Eurovisión, aunque se haya convertido en una máquina global de promoción y dinero, sigue siendo un concurso de canciones. Algunos ganan y otros pierden. España perdió porque en vez de hablar con su música, eligió hacer un gesto político en un lugar donde son alérgicos a ese tipo de gestos. España eligió llevar la política, la denuncia, la confrontación y el ruido, a un lugar donde detestan todo eso. Y mantiene esa elección.

Se puede estar radicalmente en contra de la brutalidad de la respuesta israelí al ataque terrorista de Hamás. Se puede pensar –yo lo pienso– que Israel ha optado por una reacción salvaje a una agresión salvaje, una aplicación desproporcionada y brutal del «ojo por ojo y diente por diente». Es legítimo denunciar –en cualquier foro– que lo que está ocurriendo en Gaza es una masacre. Pero… ¿tiene algún sentido convertir Eurovisión en una asamblea de condenas? ¿A quién ayuda eso? ¿Qué cambia en la política internacional? ¿Evitará que caiga una sola bomba sobre Gaza? ¿Servirá para salvar a alguien?

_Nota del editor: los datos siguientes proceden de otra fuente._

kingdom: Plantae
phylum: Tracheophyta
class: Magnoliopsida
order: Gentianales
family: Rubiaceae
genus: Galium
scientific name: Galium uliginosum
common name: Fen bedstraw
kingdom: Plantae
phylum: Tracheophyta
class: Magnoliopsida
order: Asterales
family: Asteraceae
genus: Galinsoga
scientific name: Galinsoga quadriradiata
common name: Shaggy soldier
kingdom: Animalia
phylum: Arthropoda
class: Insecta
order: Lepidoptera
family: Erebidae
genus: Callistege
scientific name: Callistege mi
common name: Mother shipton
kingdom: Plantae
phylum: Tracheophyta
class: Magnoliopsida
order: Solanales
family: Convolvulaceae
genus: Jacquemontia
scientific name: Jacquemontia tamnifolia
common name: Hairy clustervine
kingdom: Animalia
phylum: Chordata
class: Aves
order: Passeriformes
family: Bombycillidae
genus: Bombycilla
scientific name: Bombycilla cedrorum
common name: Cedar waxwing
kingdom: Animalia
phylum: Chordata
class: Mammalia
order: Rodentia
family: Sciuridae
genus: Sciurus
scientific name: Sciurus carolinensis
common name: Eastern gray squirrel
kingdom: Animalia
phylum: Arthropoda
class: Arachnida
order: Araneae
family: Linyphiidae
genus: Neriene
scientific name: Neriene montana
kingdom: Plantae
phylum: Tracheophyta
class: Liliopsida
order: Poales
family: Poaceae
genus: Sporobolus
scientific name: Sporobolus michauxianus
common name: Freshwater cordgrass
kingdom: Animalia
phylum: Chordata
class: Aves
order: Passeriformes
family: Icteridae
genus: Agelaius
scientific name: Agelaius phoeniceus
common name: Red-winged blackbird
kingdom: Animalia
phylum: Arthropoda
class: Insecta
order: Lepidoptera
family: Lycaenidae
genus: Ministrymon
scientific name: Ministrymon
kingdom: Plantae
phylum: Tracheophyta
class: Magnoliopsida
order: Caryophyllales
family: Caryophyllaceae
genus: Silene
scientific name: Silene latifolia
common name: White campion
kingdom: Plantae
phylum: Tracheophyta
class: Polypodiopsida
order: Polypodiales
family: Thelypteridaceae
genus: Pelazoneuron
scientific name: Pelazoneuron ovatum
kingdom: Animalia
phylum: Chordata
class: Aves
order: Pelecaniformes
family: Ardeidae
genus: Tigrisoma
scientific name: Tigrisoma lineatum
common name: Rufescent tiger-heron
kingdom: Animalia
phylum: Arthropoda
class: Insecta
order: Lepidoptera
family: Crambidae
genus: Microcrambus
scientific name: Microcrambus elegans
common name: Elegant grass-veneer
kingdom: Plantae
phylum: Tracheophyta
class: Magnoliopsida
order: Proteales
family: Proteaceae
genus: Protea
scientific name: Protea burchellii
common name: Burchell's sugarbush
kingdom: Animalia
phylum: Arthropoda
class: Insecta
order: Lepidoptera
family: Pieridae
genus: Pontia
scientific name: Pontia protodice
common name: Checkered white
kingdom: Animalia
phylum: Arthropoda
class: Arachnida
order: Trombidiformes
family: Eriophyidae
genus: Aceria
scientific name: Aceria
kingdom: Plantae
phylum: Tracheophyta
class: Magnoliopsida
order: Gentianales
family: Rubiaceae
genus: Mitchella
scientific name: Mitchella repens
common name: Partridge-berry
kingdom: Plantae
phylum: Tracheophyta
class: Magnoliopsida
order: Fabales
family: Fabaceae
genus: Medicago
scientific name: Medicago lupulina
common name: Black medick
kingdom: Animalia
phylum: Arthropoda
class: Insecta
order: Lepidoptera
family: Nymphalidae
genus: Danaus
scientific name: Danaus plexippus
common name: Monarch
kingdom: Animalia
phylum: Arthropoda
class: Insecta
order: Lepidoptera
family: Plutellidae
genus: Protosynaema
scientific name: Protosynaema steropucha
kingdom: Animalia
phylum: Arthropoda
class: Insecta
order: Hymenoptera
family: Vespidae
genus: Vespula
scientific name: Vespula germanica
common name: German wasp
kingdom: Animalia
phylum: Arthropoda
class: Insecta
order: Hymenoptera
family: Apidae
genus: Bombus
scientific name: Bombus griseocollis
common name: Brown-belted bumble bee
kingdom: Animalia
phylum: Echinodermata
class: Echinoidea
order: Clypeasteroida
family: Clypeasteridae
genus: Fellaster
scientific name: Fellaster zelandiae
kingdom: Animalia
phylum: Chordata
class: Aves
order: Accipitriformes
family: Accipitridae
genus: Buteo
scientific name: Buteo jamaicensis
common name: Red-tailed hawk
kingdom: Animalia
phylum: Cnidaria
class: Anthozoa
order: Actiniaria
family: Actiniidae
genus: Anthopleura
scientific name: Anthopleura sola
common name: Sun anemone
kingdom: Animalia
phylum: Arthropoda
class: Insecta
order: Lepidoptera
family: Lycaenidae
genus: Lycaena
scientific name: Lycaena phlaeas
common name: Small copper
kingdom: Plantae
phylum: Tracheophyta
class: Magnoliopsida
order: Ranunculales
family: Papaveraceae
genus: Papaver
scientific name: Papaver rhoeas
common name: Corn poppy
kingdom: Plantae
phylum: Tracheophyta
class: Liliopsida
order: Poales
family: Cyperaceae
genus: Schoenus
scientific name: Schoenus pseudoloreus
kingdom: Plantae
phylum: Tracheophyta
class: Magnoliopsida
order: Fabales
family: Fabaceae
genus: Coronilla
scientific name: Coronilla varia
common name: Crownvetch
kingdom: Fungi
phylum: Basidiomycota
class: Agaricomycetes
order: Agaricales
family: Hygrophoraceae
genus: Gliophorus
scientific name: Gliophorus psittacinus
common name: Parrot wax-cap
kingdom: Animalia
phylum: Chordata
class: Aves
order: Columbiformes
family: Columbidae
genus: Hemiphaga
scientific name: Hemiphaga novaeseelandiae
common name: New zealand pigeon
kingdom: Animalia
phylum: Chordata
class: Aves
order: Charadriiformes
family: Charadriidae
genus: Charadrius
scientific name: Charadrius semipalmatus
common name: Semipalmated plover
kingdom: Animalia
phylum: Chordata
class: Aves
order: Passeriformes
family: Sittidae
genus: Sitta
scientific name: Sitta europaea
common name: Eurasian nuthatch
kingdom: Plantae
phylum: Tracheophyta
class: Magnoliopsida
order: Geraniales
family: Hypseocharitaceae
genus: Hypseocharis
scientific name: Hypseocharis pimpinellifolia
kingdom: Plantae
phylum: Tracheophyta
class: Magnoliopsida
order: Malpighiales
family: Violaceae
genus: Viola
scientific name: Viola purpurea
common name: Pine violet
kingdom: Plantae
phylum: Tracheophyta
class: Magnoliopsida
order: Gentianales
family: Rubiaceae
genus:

Lo que se logra con esta impostada exhibición de indignación es alimentar la polarización, mantener la estrategia de agitación simbólica que busca titulares y aplausos fáciles en redes sociales. Es la política de los gestos, con la que nos entretiene Sánchez. España puede perfectamente defender el criterio de su Gobierno en otros muchos foros, pero prefiere optar por el ruido. Lo de Eurovisión no quiere cambiar nada, es un mensaje de consumo interno para los españoles. Es el ruido que interesa a un Gobierno que deja de comprar munición para la Guardia Civil a Israel, y lo publicita y airea, mientras silencia la venta real y probada de armas al Gobierno de Netanyahu. Los gestos valen hoy más que los actos.

España podía perfectamente no haber participado en el show. Podía haber dicho que no estaba de acuerdo con la presencia de Israel y haberse retirado. Habría sido una decisión legítima y respetable, aunque con costes locales. Lo que ha hecho ha sido participar y montar su numerito, con el suma y sigue de Sánchez. La indignación de ahora sobra: es como si nadie hubiera previsto que los organizadores de ese festival supuestamente apolítico y dulzón no fueran a tomarse mal el sermón en directo. Y ahora, todos a rasgarse las vestiduras por una injusticia fabricada. Mientras tanto, en Gaza, sigue muriendo gente todos los días. Pero eso ya está fuera de escaleta.